Duas surpresas boas — o novo registo em que opera Rita Silva e as inesperadas cambalhotas que a música dos Ebbb dá ao vivo. Era esta a contagem da noite inaugural do festival vimaranense até ao momento em que o relógio pouco passava das 23 horas. Queríamos terminar em beleza com a actuação de um dos projectos no qual mais colámos ao longo dos dias em que praticámos o aquecimento para a 11ª edição do Mucho Flow. Fechámos com chave de ouro graças à prestação de HYPNOSIS THERAPY, a dupla sul-coreana formada pelo produtor Jflow e o rapper JJANGYOU, responsáveis por um daqueles que será, sem sombra de dúvida, um dos shows mais electrizantes do line-up deste ano. Como mencionámos desde logo na peça de antecipação, esta é uma igreja onde se reza aos mesmos deuses que iluminam o caminho de JPEGMAFIA, mas o grupo asiático destaca-se por recorrer menos às influências do mundo do rock, preferindo trilhar o seu mapa sónico por um sem-número de referências do vasto planeta das batidas. Em cerca de uma hora, vamos de Kingston a Detroit, do Rio de Janeiro a Londres, sempre com uma postura punk digna de verdadeiros artilheiros do glitch.
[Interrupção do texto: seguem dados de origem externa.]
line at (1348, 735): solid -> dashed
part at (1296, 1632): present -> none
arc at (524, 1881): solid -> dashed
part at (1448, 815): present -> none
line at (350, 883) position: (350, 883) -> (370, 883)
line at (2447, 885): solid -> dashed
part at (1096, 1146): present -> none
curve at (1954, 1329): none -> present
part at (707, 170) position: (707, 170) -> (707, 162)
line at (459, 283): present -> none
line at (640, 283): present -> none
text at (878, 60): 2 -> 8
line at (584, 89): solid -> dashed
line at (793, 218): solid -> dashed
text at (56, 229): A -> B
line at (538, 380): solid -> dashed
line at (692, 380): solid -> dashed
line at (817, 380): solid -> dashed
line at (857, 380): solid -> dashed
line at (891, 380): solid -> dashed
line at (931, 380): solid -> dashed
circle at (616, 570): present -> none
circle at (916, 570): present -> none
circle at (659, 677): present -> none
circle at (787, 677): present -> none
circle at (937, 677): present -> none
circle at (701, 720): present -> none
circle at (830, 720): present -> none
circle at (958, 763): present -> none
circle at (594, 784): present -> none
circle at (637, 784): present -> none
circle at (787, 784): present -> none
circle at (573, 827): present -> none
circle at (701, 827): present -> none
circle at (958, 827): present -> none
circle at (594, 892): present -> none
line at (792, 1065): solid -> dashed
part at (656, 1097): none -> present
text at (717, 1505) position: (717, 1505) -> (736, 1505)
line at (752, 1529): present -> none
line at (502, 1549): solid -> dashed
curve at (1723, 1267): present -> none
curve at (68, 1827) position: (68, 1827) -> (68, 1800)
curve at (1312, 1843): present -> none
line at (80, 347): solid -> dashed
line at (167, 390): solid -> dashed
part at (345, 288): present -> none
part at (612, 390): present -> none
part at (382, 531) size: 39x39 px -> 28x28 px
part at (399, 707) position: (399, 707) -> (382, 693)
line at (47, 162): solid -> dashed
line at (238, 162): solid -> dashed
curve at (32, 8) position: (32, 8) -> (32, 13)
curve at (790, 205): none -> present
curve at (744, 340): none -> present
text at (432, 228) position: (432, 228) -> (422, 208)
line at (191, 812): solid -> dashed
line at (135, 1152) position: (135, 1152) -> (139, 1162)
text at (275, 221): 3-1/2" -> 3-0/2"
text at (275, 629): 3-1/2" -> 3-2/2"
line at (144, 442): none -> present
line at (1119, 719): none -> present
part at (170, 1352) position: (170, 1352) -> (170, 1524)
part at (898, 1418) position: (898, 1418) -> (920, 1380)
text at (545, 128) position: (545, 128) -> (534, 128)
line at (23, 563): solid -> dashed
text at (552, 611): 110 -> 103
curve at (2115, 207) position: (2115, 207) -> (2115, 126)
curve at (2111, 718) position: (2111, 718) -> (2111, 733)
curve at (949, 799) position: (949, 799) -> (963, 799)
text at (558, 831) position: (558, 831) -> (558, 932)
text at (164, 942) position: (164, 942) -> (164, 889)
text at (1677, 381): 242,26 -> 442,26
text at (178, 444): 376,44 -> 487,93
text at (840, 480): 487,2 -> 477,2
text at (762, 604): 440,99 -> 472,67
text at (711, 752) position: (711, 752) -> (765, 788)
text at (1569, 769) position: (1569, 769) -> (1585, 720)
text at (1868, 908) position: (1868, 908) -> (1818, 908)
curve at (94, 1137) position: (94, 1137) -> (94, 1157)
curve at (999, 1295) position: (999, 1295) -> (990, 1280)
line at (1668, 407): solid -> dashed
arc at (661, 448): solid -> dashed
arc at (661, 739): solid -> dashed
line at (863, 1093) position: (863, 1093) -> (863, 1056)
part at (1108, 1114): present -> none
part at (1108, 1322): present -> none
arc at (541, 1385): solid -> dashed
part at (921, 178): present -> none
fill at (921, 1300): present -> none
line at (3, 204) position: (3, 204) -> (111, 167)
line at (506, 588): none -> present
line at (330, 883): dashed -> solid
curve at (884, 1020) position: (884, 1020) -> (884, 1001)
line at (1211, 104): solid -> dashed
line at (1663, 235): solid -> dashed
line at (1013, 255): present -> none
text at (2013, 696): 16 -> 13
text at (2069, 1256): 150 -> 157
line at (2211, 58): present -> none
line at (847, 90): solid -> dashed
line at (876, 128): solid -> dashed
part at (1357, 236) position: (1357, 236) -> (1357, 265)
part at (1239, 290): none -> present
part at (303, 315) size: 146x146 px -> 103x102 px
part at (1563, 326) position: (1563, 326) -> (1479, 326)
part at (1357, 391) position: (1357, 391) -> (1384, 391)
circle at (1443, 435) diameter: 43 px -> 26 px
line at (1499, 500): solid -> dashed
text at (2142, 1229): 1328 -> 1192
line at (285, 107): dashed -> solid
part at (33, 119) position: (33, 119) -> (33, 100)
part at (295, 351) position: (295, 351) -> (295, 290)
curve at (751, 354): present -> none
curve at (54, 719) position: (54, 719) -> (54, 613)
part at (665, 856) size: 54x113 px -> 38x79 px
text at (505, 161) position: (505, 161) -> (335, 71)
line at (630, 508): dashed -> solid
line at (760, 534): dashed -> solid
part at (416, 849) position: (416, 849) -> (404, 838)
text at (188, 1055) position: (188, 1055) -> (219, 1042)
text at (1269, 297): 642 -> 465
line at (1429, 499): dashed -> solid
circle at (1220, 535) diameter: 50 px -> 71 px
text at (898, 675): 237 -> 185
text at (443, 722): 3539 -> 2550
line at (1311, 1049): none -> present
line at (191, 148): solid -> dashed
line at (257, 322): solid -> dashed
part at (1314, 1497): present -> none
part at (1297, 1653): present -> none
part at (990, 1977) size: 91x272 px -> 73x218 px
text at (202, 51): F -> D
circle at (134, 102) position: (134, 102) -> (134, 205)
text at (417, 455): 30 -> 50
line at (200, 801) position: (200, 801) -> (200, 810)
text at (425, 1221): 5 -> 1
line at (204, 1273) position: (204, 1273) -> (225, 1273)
Com Jflow a disparar os instrumentais, a puxar pelo público e a dar as dobras da voz, JJANGYOU é claramente aquele que carrega a prestação do duo em cima do palco. O MC apareceu a envergar a parte de cima do equipamento da selecção nacional de futebol — com o seu nome e o número 82 estampados nas costas — e uma máscara de diabrete que combinava na perfeição com a temática do Halloween. Esses adereços não duraram muito tempo no seu corpo, porque punk que é punk, mesmo que da era cibernauta, dá concertos de tronco nu. Mas as duas faces de JJANGYOU vão para além do lado visual. A sua bipolaridade nota-se também pelo tom humorístico com que emprega o inglês no diálogo com a massa adepta, que contrasta por completo da forma impiedosa com que descarrega a raiva no microfone. Se fosse o personagem de um filme, seria certamente Oh Dae-Su do clássico de culto Oldboy, capaz de nos varrer a todos à martelada no auge da sua loucura como um verdadeiro one man army quando exerce a sua arte, tal e qual a imortal cena viciosa filmada num só take ao longo de um corredor dentro da mencionada película de 2003. Só que aqui as ferramentas usadas para nos castigar são a sua voz enraivecida e a pujança das batidas, fortes de tal forma ao ponto de fazerem tremer o chão por vezes. Bendito Mucho Flow por nos permitir ter acesso a estas relíquias musicais que muitas vezes se eclipsam dos radares devido à saturação do mercado. A discografia de HYPNOSIS THERAPY vai, certamente, continuar a rodar pelos nossos ouvidos.